**Work to complete**
The data below should be copied out exactly, with its pictures omitted.

**Data provided**
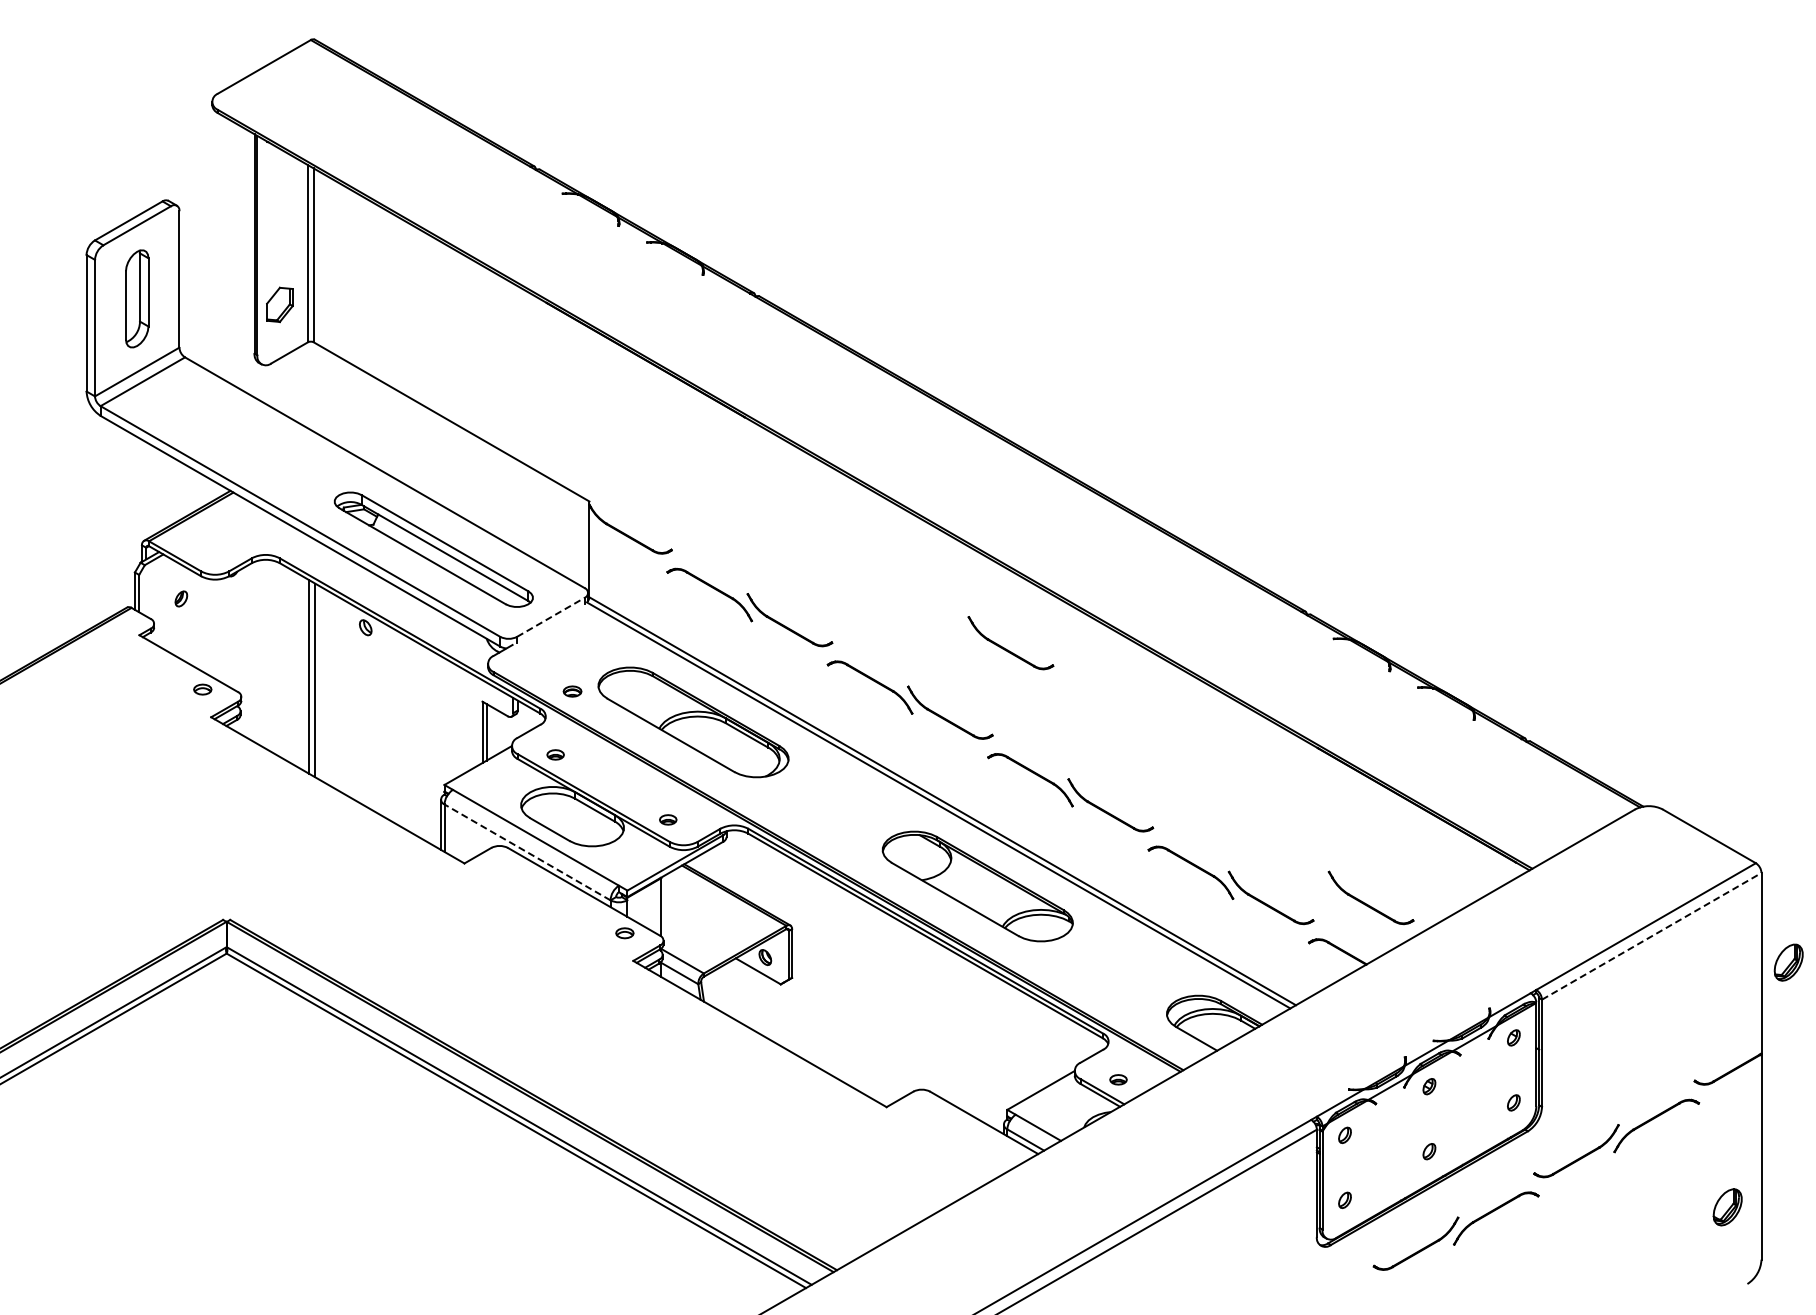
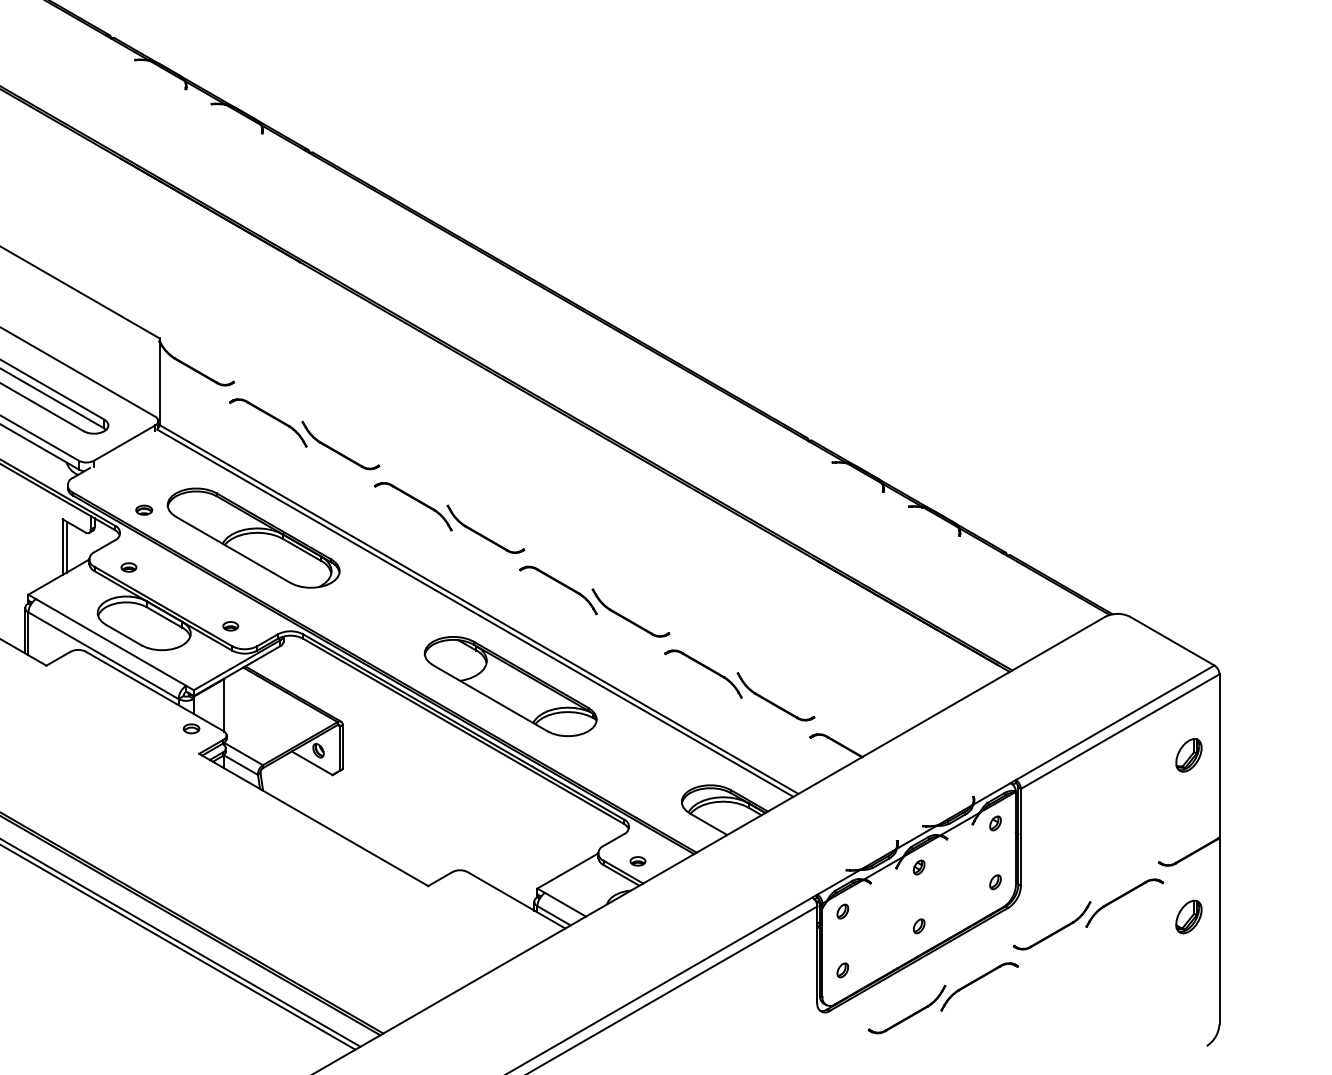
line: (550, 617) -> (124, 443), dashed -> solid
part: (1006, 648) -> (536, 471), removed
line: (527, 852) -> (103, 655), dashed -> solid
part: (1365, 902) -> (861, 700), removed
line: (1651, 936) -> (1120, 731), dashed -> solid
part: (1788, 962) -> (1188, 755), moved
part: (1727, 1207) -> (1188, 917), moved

**Response to this exercise**
line: (550, 617) -> (124, 443), dashed -> solid
part: (1006, 648) -> (536, 471), removed
line: (527, 852) -> (103, 655), dashed -> solid
part: (1365, 902) -> (861, 700), removed
line: (1651, 936) -> (1120, 731), dashed -> solid
part: (1788, 962) -> (1188, 755), moved
part: (1727, 1207) -> (1188, 917), moved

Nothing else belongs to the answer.